Education leaders are frank about what they believe would demonstrate leadership: more money from the federal government.
Enfield says the reaction she’s looking for from the nation’s capital is essentially: “Here are the steps you have to take, and here are the dollars that we will allocate to support that. I mean, it’s pretty basic.”
Infante-Green said bluntly of DeVos: “I need her to advocate for more dollars.”
And Hinojosa expressed his support for a House-passed bill that contains $58 billion in direct coronavirus aid for schools, and stressed that as far as his community and Texas are concerned, “The crisis doesn’t seem to be dissipating. It seems to be expanding.”
Policies in the Lone Star State continue to be a moving target. On July 15, the state education department said districts could conduct remote learning full-time without losing state aid—but only if signed off on it, the Texas Tribune reported.
‘Resting on Our Shoulders’
But not everyone observing the situation takes the same view on lack of leadership—or the central role of money—when it comes to the needs of the needs of students and parents.
In the spring, Ginny Gentles watched the Arlington, Va., district’s response to the pandemic and to her children’s education with deep frustration over what she saw as the lack of robust academic options offered remotely. The experience has led her to focus her demand for leadership on her local district and others: “Make wise commitments and visions. And make a commitment to educating children and serving families well.”
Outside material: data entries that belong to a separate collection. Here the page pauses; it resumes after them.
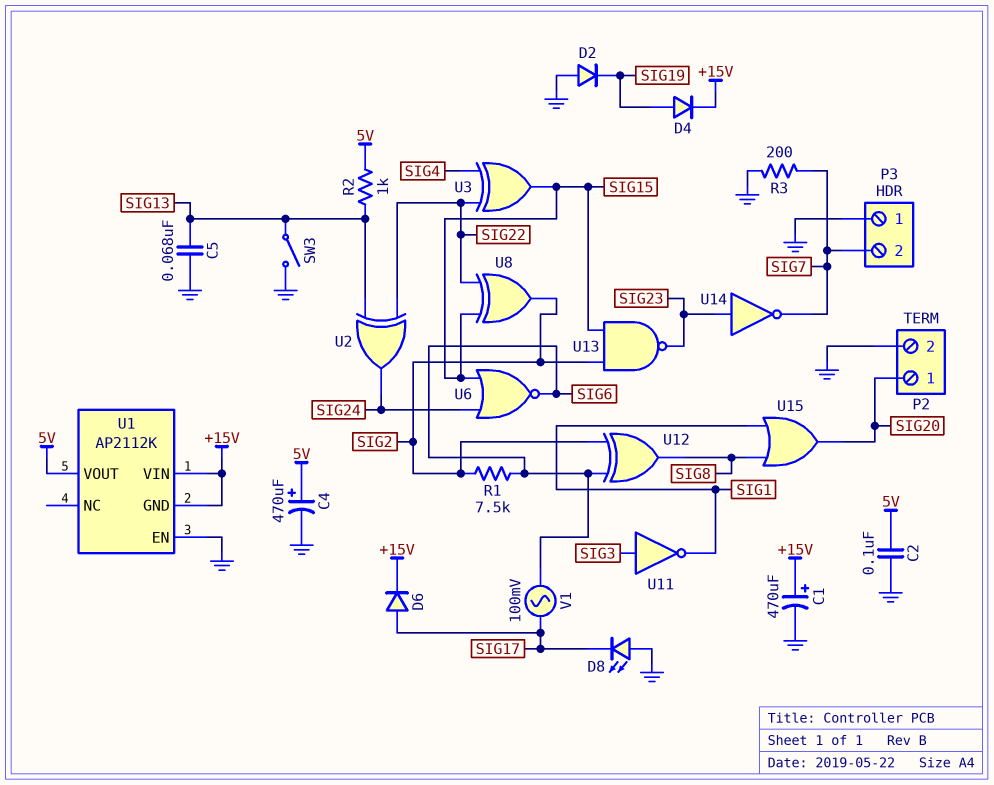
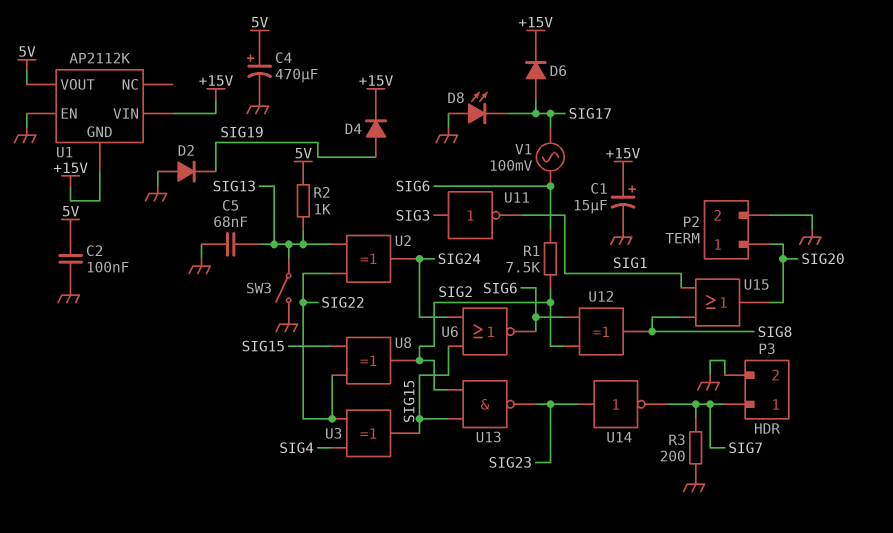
C1: 470uF (plus +15V, minus GND) -> 15uF (plus +15V, minus GND)
P3 pin 1: GND -> SIG7
P3 pin 2: SIG7 -> GND

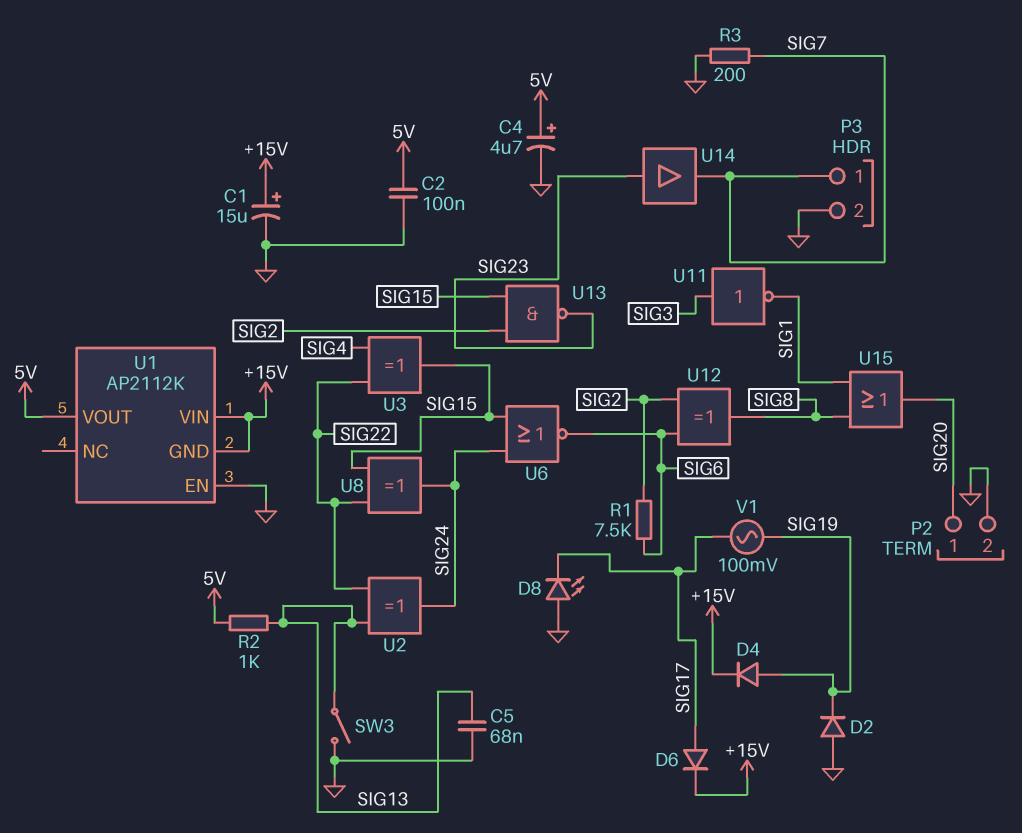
C4: 470uF (plus 5V, minus GND) -> 4.7uF (plus 5V, minus GND)
U8: XOR (in SIG15, in SIG22, out SIG2) -> XOR (in SIG15, in SIG22, out SIG24)
U14: NOT (in SIG23, out SIG7) -> buffer (in SIG23, out SIG7)
V1: AC 100mV (SIG6, SIG17) -> AC 100mV (SIG17, SIG19)

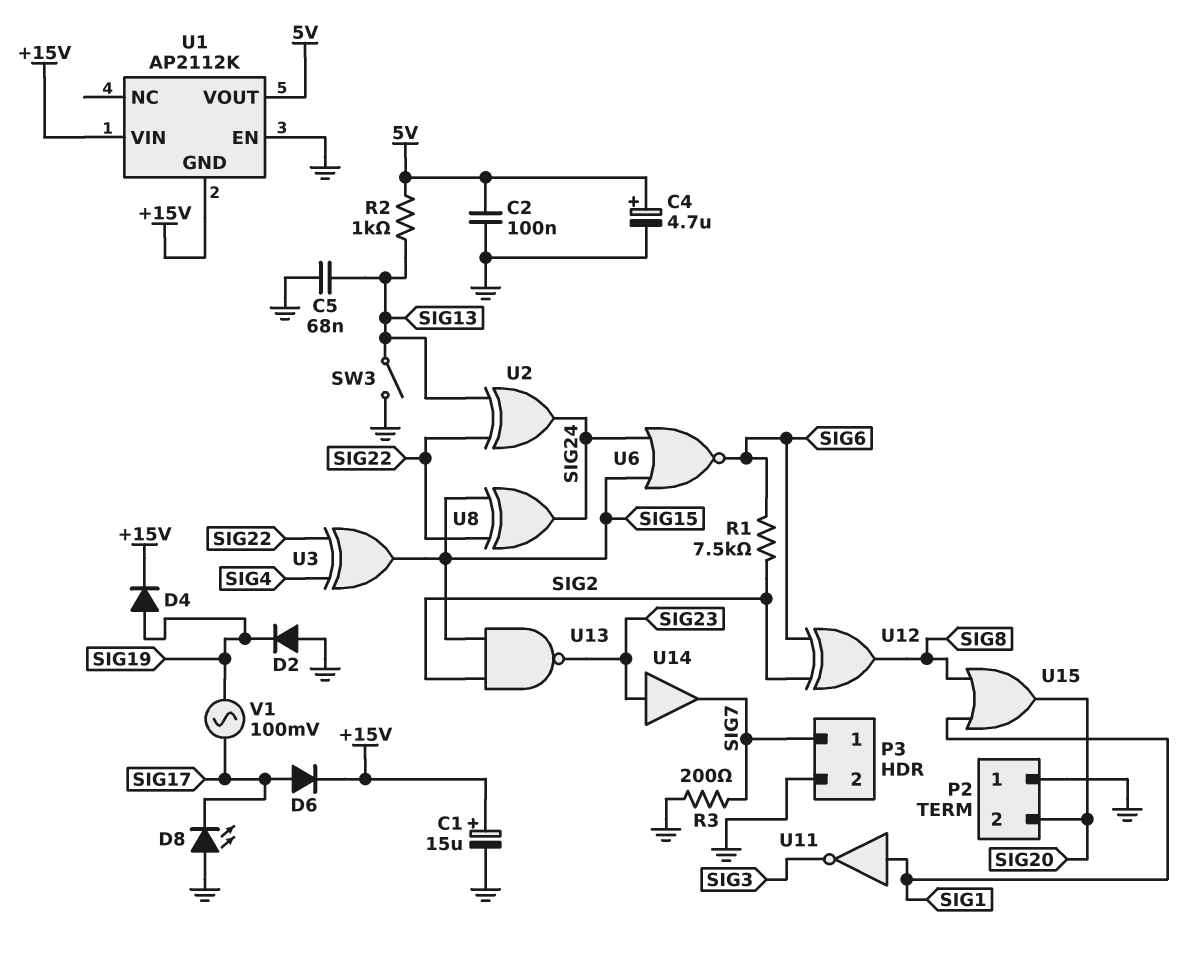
P2 pin 1: SIG20 -> GND
P2 pin 2: GND -> SIG20
U11: NOT (in SIG3, out SIG1) -> NOT (in SIG1, out SIG3)

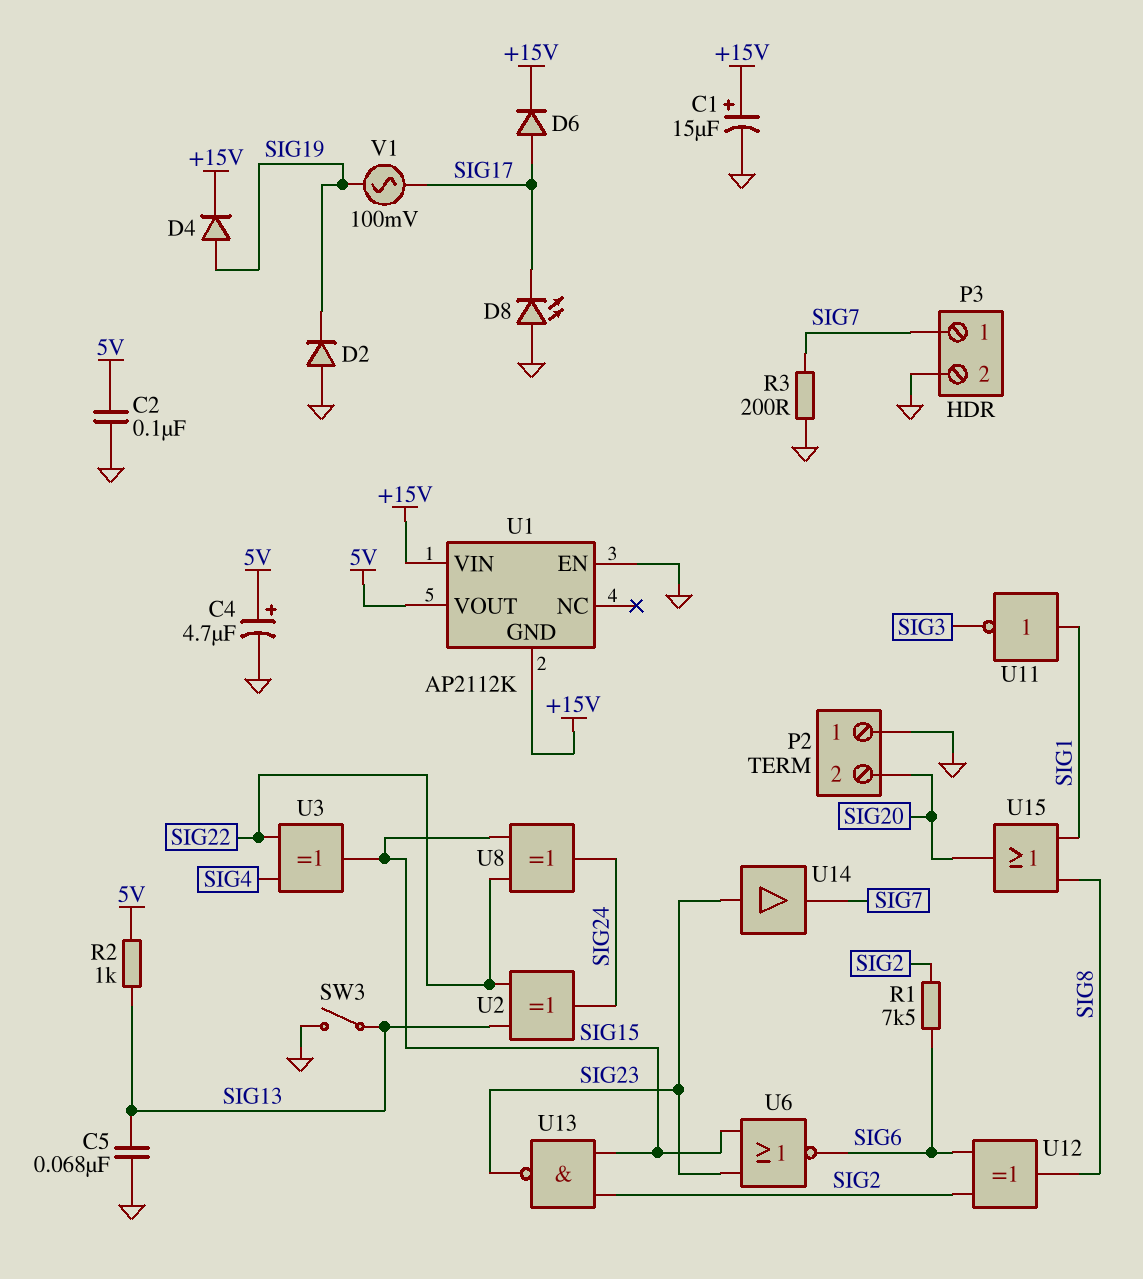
U6: NOR (in SIG15, in SIG24, out SIG6) -> NOR (in SIG15, in SIG23, out SIG6)

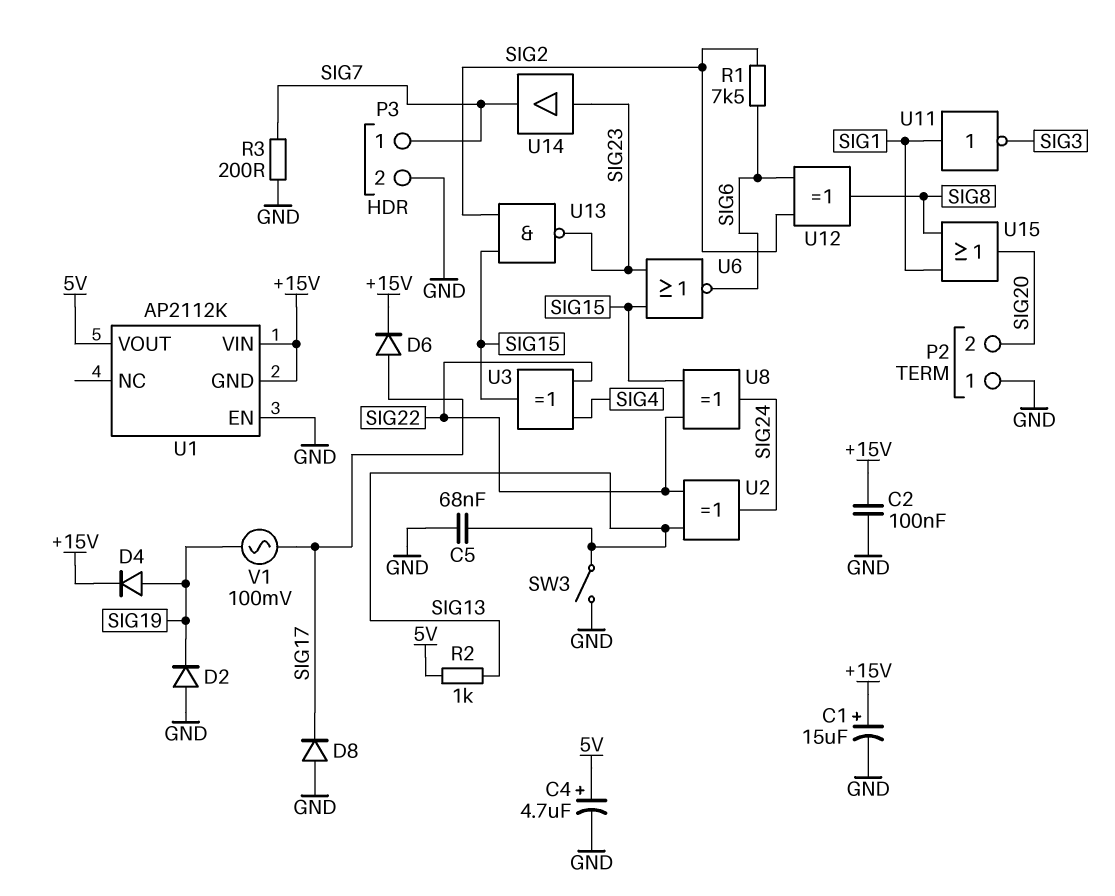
C2: 100nF (5V, GND) -> 100nF (+15V, GND)
D8: LED (A GND, K SIG17) -> diode (A GND, K SIG17)

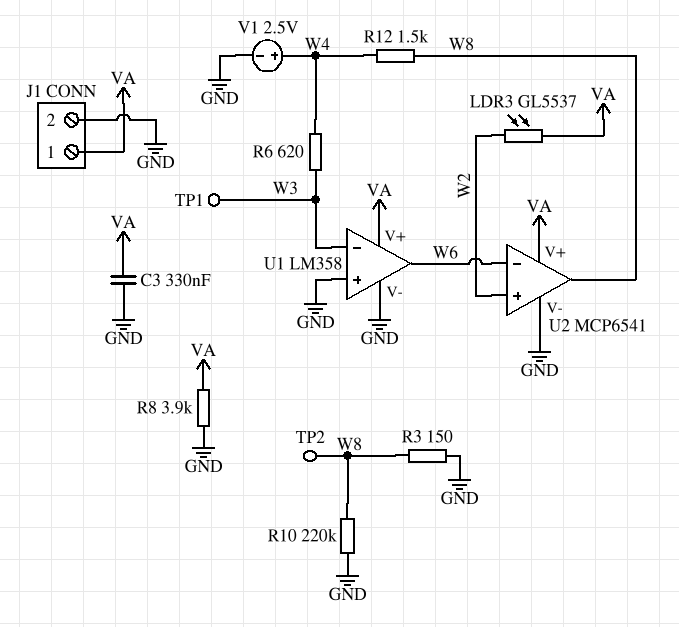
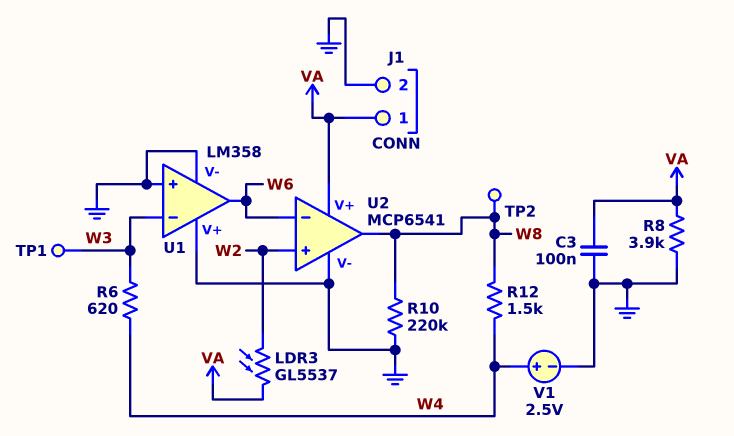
C3: 330nF (GND, VA) -> 100nF (GND, VA)
R3: 150 (GND, W8) -> none
U1 pin V+: VA -> GND

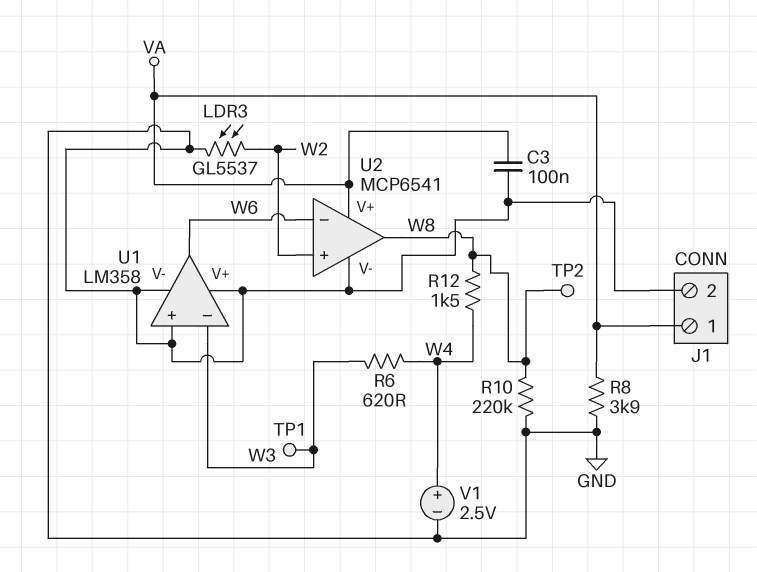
LDR3: GL5537 (VA, W2) -> GL5537 (GND, W2)

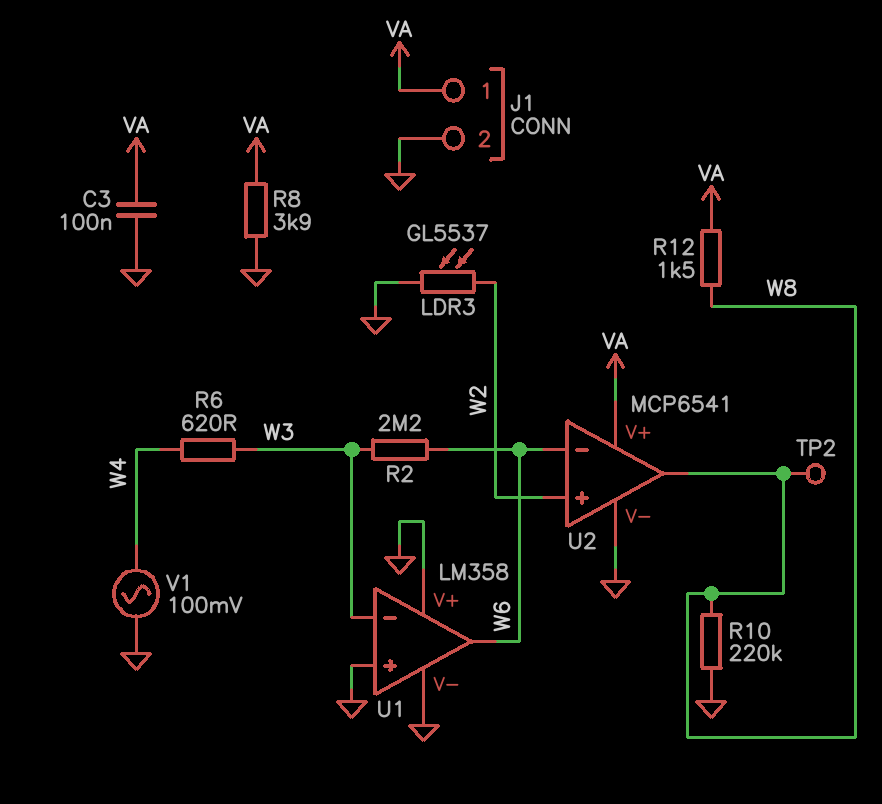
R2: none -> 2.2M (W3, W6)
R12: 1.5k (W4, W8) -> 1.5k (VA, W8)
TP1: test point (W3) -> none
V1: 2.5V (plus W4, minus GND) -> AC 100mV (GND, W4)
A visiting fellow at the right-leaning Independent Women’s Forum, who worked on Capitol Hill and in the Education Department under President George W. Bush, she said what Trump and DeVos have communicated represents “clear direction” regardless of whether local K-12 leaders like it. And a new federal aid package, she said, won’t provide concrete help to schools by the time they start the 2020-21 year.
“This isn’t Betsy DeVos’ fault that this is going to be a challenging school year,” she said. “What she says or what President Trump says does not ultimately impact local decisions.” At the same time, the Education Department, she said, should serve as more of a “repository for success stories” and “sharing what works well.”
As Garden, the Holden, Mass., principal, prepares for the upcoming school year, she has a not-dissimilar desire for the federal government to release recommendations that draw on good plans beyond the one “flashy” district DeVos singled out for praise recently (the Miami-Dade district). But she expressed little optimism that would take place.
Instead, Garden is watching the local budget-cutting process unfold. She’s had to let two teachers and a paraprofessional go and an assistant principal leave without being certain she can hire a replacement. And she’s changing course so that she now views her role as principal of an “urgent care facility.” The focus, she said bluntly, is not on teaching and learning, but on health and welfare.
“I’m like: Oh, sure, now we’re in the public eye,” Garden said. “I do feel like it’s resting on our shoulders. It’s a lot of weight to carry, a lot of stress, and a lot of worry.”